TensorFlow Memory Growth

Add to your application:

import tensorflow as tf

# Allow memory growth
gpus = tf.config.list_physical_devices('GPU')
for gpu in gpus:
    tf.config.experimental.set_memory_growth(gpu, True)

# Or limit memory
tf.config.set_logical_device_configuration(
    gpus[0],
    [tf.config.LogicalDeviceConfiguration(memory_limit=4096)]
)

PyTorch Memory Management

import torch
import os

# Limit to specific GPU
os.environ["CUDA_VISIBLE_DEVICES"] = "0"

# Clear cache periodically
torch.cuda.empty_cache()

# Monitor memory
print(f"Allocated: {torch.cuda.memory_allocated(0) / 1024**3:.2f} GB")
print(f"Cached: {torch.cuda.memory_reserved(0) / 1024**3:.2f} GB")

Installation Times

First deployment with GPU support takes longer due to runtime installation:

Component	Install Time	Size
CUDA Toolkit	3-5 min	~3-5 GB
cuDNN	30-60 sec	~800 MB
PyTorch (CUDA)	2-5 min	~2-3 GB
TensorFlow (CUDA)	2-5 min	~1-2 GB
JAX (CUDA)	2-3 min	~1-2 GB

Total first deployment: 8-15 minutes

Subsequent deployments skip installation if components are already present, taking only 1-2 minutes.

CI/CD Integration

Automatic Deployment with Webhooks

docker run -d --gpus all \
  --name ai-app \
  -e GIT_REPO_URL=https://github.com/your-username/ai-app \
  -e APP_PORT=8000 \
  -e GPU_ENABLED=true \
  -e AI_FRAMEWORK=pytorch \
  -e WEBHOOK_SECRET=my-secret-phrase \
  -p 8000:8000 \
  -p 9001:9001 \
  runonflux/orbit:latest

GitHub Actions for AI Projects

name: Deploy AI App
on:
  push:
    branches: [main]

jobs:
  deploy:
    runs-on: ubuntu-latest
    steps:
      - name: Trigger Deployment
        run: |
          curl -X POST ${{ secrets.FLUX_WEBHOOK_URL }}/webhook \
            -H "Content-Type: application/json" \
            -H "X-Hub-Signature-256: sha256=${{ secrets.WEBHOOK_SECRET }}" \
            -d '{"ref": "refs/heads/main"}'

Troubleshooting

GPU Not Detected

Problem: torch.cuda.is_available() returns False

Solutions:

Verify host has NVIDIA drivers:
```
nvidia-smi
```

Verify Docker can access GPU:

docker run --rm --gpus all nvidia/cuda:12.4.1-base-ubuntu22.04 nvidia-smi

Ensure --gpus all flag is used when running container
Check CUDA version compatibility between driver and toolkit

Out of Memory (OOM) Errors

Problem: CUDA out of memory

Solutions:

Limit batch size in your application
Use gradient checkpointing for training
Enable memory growth (TensorFlow) or clear cache (PyTorch)
Use model quantization (8-bit, 4-bit)
Limit GPU memory fraction

CUDA Version Mismatch

Problem: CUDA driver version is insufficient

Solution: Match CUDA toolkit version to your driver:

NVIDIA Driver	Max CUDA Version
525.x	CUDA 12.0
530.x	CUDA 12.1
535.x	CUDA 12.2
545.x	CUDA 12.3
550.x	CUDA 12.4

# Use compatible CUDA version
-e CUDA_VERSION=12.1

Slow First Deployment

Problem: First deployment takes 10+ minutes

Expected behavior: First deployment installs CUDA, cuDNN, and AI framework.

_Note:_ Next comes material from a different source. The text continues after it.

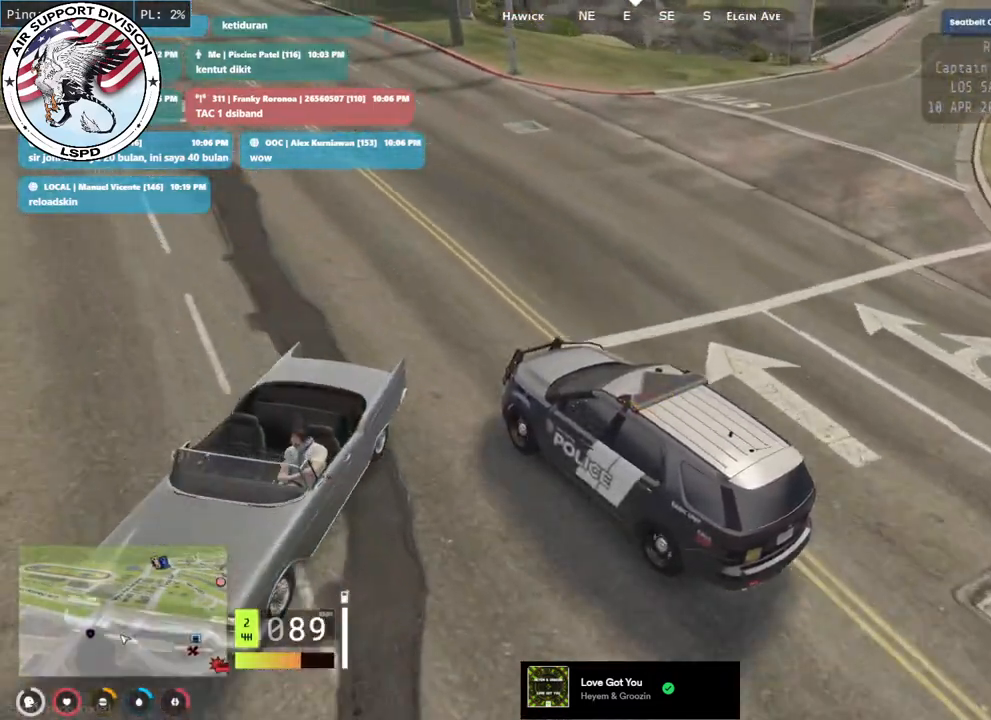
{"keys": ["a", "w"], "mouse": [], "events": [[83, "d", "up"], [350, "a", "down"]]}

This is normal.

Tips:

Use a volume to persist /opt/flux-tools for faster subsequent deployments
Consider using a pre-built GPU base image for production

Best Practices

1. Health Endpoints

Always implement a health endpoint that verifies GPU access:

@app.get("/health")
def health():
    return {
        "status": "healthy",
        "gpu_available": torch.cuda.is_available(),
        "gpu_count": torch.cuda.device_count(),
        "gpu_name": torch.cuda.get_device_name(0) if torch.cuda.is_available() else None
    }

2. Model Loading

Load models once at startup, not per-request:

# Good: Load once
model = None

@app.on_event("startup")
async def load_model():
    global model
    model = AutoModel.from_pretrained("model-name")
    model.to("cuda")

# Bad: Load every request
@app.post("/predict")
async def predict():
    model = AutoModel.from_pretrained("model-name")  # Don't do this!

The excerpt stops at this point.